Newsmaker: Gym trainer as Historian

He always has some food for thought (read bizarre thought) to offer the Twitterati.

Tripura, the small landlocked state in north-eastern India, took 25 long years to turn saffron from red, but the well-built gym instructor, now the first BJP chief minister of the state, who had earlier sent his opponents into rigor mortis with the full force of the saffron battle cry, nudged them back to life with the full force of the saffron version of revisionist history.

Consider this selection from Tripura chief minister Biplab Kumar Deb’s public statements covering, in a relentless sweep, lessons in history, sermons on family life and tips on governance.

“Under our government, the Chabimura tourist spot will become like the Amazon river basin of Africa.”

“Chanakya taught at the ancient university (Nalanda) situated in present-day Bihar. Chanakya also taught at Taxila, the ruins of which are found in present-day Pakistan.”

“The famous Chinese traveller Hiuen Tsang who visited India in the ancient times was a journalist.”

“A person who is not a good homemaker, can’t keep his own family happy, can never make the country happy, can’t be a good chief minister, neither can he be a good prime minister.”

No wonder then that Biplab Deb (48), oozing good health and dashing looks in his trademark crisp kurta-pajama and billed as a soft spoken, no-nonsense RSS volunteer sometime back, has become Twitterati’s delight. Whenever Deb shares some gem from his book of wisdom – and he does that quite frequently – they just lap it up and go into a tizzy. The opposition, just vanquished in the state elections, is having a quiet laugh. Other detractors and Twitterati are having a field day.

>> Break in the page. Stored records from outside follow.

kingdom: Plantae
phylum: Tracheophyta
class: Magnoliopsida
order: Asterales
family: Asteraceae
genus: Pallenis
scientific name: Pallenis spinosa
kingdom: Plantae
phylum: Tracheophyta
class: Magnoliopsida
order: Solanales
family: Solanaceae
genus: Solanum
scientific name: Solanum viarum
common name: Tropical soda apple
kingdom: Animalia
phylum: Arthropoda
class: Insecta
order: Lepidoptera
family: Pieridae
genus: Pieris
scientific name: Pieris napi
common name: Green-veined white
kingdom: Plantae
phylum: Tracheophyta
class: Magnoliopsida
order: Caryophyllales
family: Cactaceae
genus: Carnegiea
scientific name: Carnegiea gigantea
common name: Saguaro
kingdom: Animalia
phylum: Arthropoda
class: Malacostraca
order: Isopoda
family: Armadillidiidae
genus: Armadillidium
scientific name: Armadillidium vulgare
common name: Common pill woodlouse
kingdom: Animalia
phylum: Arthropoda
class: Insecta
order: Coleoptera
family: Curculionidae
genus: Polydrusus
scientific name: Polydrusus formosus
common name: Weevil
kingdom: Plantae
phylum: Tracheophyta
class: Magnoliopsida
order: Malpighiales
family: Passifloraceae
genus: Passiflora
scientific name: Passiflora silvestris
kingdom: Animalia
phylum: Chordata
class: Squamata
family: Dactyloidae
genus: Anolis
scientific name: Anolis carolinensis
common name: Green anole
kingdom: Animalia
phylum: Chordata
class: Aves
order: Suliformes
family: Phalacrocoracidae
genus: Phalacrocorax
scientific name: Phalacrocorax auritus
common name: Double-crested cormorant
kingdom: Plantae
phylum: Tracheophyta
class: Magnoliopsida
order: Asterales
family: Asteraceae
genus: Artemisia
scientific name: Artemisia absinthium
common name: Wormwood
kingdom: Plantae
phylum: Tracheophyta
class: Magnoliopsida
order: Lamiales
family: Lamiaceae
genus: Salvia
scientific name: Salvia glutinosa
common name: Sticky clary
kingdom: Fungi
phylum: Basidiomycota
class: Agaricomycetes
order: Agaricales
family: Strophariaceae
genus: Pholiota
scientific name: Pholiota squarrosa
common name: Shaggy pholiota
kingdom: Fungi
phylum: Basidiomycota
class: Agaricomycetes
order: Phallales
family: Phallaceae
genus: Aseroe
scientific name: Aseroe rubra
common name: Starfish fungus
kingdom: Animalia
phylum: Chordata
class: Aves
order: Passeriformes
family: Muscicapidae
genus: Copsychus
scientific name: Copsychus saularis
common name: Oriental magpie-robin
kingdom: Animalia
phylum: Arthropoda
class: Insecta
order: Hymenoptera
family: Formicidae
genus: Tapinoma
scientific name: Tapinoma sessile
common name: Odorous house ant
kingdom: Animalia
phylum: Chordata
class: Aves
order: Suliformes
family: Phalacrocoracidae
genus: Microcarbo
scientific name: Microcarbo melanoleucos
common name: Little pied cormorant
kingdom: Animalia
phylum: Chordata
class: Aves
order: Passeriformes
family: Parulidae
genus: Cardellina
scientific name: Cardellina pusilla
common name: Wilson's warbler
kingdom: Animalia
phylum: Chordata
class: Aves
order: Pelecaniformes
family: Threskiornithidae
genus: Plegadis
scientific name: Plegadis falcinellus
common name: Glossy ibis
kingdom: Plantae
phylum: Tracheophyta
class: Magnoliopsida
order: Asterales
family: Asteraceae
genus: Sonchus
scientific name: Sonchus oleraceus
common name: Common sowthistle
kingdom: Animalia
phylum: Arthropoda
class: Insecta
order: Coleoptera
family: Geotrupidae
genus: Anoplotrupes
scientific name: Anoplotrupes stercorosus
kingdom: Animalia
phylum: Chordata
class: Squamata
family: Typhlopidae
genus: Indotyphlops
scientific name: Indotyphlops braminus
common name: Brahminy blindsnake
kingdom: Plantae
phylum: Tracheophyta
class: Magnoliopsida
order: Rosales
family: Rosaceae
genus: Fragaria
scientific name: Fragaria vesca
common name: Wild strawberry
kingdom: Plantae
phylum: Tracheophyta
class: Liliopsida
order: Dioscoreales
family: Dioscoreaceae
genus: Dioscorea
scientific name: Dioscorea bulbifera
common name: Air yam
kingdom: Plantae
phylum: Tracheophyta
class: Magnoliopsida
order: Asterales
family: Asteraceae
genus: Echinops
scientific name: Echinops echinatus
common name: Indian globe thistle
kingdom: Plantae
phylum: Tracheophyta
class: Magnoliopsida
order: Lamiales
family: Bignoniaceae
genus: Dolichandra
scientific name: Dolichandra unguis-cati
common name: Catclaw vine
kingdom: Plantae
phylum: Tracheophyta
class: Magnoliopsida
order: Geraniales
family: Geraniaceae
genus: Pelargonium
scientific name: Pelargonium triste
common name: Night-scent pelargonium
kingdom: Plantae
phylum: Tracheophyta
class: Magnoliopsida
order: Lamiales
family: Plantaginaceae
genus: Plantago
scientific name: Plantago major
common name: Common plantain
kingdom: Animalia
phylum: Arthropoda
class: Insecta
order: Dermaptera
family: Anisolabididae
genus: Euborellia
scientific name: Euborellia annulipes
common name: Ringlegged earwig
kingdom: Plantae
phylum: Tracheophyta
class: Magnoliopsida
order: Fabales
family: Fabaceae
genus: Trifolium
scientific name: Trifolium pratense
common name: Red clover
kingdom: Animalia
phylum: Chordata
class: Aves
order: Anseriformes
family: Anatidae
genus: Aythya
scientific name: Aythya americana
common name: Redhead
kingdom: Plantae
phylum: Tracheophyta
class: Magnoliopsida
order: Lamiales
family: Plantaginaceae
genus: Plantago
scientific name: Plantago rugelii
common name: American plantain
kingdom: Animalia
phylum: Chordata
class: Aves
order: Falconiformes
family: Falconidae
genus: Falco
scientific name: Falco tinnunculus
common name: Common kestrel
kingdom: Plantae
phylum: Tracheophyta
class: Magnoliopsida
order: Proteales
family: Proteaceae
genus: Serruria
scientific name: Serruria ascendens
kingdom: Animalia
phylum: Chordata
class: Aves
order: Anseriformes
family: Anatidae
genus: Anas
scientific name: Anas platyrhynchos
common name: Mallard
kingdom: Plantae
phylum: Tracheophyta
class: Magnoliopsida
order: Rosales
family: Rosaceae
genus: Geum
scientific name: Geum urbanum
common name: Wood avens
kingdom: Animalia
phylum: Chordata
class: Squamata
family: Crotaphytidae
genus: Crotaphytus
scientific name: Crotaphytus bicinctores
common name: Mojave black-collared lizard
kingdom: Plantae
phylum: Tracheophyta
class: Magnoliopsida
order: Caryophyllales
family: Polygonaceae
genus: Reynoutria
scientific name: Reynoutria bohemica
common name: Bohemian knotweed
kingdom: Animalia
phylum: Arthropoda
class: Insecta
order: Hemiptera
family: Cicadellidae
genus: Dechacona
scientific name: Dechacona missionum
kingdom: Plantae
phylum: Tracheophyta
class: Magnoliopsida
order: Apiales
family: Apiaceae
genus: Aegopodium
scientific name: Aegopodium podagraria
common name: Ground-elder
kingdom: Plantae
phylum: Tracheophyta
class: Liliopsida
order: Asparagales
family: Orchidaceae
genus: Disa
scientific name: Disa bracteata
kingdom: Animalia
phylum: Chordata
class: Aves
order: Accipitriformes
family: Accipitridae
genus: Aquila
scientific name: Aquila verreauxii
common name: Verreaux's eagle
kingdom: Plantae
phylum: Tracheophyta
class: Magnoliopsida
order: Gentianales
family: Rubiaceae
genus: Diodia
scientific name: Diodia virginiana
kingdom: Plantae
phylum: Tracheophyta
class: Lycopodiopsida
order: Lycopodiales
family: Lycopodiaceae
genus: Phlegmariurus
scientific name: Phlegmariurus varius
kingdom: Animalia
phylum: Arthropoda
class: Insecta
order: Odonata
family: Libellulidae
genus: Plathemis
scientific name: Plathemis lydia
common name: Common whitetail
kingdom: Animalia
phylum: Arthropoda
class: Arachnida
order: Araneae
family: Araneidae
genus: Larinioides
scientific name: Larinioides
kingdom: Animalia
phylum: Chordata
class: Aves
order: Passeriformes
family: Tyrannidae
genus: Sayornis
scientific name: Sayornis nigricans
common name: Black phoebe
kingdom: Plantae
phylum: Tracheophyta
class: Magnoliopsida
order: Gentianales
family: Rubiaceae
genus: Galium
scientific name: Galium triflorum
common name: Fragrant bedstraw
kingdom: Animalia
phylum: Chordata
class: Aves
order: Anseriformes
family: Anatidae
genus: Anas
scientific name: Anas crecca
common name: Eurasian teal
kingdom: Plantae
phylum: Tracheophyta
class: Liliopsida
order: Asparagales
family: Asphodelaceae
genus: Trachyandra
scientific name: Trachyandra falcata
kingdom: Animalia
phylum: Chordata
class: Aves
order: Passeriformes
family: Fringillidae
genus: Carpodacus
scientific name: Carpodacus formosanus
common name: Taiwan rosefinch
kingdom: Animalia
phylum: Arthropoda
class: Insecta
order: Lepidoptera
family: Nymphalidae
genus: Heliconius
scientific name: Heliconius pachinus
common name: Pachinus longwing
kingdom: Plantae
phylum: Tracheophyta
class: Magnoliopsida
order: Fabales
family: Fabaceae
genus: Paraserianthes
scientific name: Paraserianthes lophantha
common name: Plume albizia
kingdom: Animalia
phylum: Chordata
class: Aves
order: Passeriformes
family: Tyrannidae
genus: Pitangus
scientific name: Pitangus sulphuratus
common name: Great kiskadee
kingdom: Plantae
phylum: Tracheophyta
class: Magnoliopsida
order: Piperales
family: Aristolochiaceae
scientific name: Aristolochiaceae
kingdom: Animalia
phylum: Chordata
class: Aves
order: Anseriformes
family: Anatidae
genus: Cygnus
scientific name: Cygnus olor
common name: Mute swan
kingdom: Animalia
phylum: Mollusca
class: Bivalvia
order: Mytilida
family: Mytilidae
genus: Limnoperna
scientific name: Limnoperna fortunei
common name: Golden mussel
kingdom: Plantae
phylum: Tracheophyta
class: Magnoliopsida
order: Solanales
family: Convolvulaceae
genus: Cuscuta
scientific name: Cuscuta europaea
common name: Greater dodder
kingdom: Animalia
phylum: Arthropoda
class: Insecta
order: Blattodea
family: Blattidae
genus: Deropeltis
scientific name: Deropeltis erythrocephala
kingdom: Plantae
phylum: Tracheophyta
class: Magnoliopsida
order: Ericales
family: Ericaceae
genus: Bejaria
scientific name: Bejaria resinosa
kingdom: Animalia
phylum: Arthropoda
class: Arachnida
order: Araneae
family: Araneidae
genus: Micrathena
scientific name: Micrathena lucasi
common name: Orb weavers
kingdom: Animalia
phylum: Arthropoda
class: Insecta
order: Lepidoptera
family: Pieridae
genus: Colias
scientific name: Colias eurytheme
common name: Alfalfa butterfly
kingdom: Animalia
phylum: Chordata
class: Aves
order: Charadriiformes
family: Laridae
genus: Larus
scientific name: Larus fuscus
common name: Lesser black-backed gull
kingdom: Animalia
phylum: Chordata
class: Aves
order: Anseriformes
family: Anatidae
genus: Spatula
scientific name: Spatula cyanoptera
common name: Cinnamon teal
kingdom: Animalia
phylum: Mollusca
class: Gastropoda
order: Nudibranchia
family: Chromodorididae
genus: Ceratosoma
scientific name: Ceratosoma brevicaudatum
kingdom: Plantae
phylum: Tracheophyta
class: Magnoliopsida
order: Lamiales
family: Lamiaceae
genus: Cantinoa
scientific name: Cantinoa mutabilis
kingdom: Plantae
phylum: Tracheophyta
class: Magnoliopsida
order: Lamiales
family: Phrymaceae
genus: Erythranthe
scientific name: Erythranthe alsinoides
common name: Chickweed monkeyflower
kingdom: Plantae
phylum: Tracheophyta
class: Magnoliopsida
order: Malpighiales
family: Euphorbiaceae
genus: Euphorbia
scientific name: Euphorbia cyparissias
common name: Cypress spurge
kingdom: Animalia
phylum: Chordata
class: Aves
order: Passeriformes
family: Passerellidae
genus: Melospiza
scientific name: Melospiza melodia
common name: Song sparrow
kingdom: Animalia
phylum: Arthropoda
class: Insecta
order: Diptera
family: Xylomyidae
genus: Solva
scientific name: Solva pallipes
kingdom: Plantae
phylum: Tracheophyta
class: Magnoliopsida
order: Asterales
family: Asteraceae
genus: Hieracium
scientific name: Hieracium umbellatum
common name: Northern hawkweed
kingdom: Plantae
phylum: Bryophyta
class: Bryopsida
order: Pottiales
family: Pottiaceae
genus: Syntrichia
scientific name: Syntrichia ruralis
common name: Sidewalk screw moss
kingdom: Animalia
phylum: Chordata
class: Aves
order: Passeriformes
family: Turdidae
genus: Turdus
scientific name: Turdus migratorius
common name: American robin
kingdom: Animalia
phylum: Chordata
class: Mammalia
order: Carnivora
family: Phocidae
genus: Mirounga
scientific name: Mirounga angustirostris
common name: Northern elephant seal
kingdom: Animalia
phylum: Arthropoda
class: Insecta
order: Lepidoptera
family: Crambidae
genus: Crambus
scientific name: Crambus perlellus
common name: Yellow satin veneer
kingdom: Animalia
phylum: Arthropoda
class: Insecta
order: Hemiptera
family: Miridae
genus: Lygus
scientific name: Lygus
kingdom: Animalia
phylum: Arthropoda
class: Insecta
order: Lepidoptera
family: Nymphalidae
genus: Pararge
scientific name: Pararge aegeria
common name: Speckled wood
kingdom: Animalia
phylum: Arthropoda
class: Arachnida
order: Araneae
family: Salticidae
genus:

The traditional and social media spaces are literally engulfed with Deb’s frenetically retweeted remarks, that have betrayed symptoms of the rarest form of foot in the mouth disease: claiming that Sanjaya’s vivid and real time description of the distant battle of Kurukshetra to Dhritirashtra indicated the presence of the internet and satellite communications in India in the age of the Mahabharata; questioning the crowning of model Diana Hayden as Miss World because she, unlike Aishwarya Bachchan, did not look like goddess Lakshmi or Saraswati; mixing up civil engineering with civil service as he advised the state’s bureaucrats on civil services day that mechanical engineers should stay away from the civil service; threatening to pull out the nails of anyone who criticised his government.

The latest is his solution to the state’s unemployment problem. “Stop chasing government jobs and, instead, rear cows or set up paan shops,” he said at a seminar organised by the Tripura Veterinary Council only last week. Mind you that during his entire campaign trail, Deb had delved at length on the subject of youth employment opportunities and promised to improve the situation if voted to power.

Deb, who took oath as the 10th chief minister of the state after dethroning the CPI(M)’s Manik Sarkar, was trained under RSS ideologue KN Govindacharya and spent years in Delhi learning the ropes of political action. He describes Prime Minister Narendra Modi as his ‘political guru’. He is not given to apologies. Not even after telling about Diana Hayden, “She became the Miss World and that’s all right. But, I do not understand the beauty of Diana Hayden,” said Deb. And pat came Hayden’s response: “With regard to me winning the Miss World, it’s a pity and shame, that when you win the biggest and most respected beauty pageant in the world, you get criticised and put down as opposed to being appreciated and respected for bringing more accolades back home and further appreciation of our Indian brown exotic beauty.”

If you think Deb’s predilection for committing faux pas was triggered by his chief ministerial responsibilities, you are wrong. In the run-up to the last assembly elections, Deb, then the state

BJP chief, had said at a rally in Khowai district that any vote cast in the EVMs for the CPI (M), even by the then chief minister Manik Sarkar, would go to the BJP. It was at a time when there had already been a raging debate across the country over possible EVM tampering.

On Buddha Purnima, his first after becoming chief minister, Deb launched into another lecture on history. According to him, Gautam Buddha had spread the message of peace, harmony and prosperity by walking across India and going to places that are now known as Myanmar, Japan and Tibet. Those remarks invited swift intellectual rebuttals. However, those counters were not to the Tripura chief minister’s detriment. He has got the wholehearted support of his governor, Tathagata Roy, and boasts that the Prime Minister treats him like a son. That should give him enough political heft to move effortlessly to his next series of gaffes.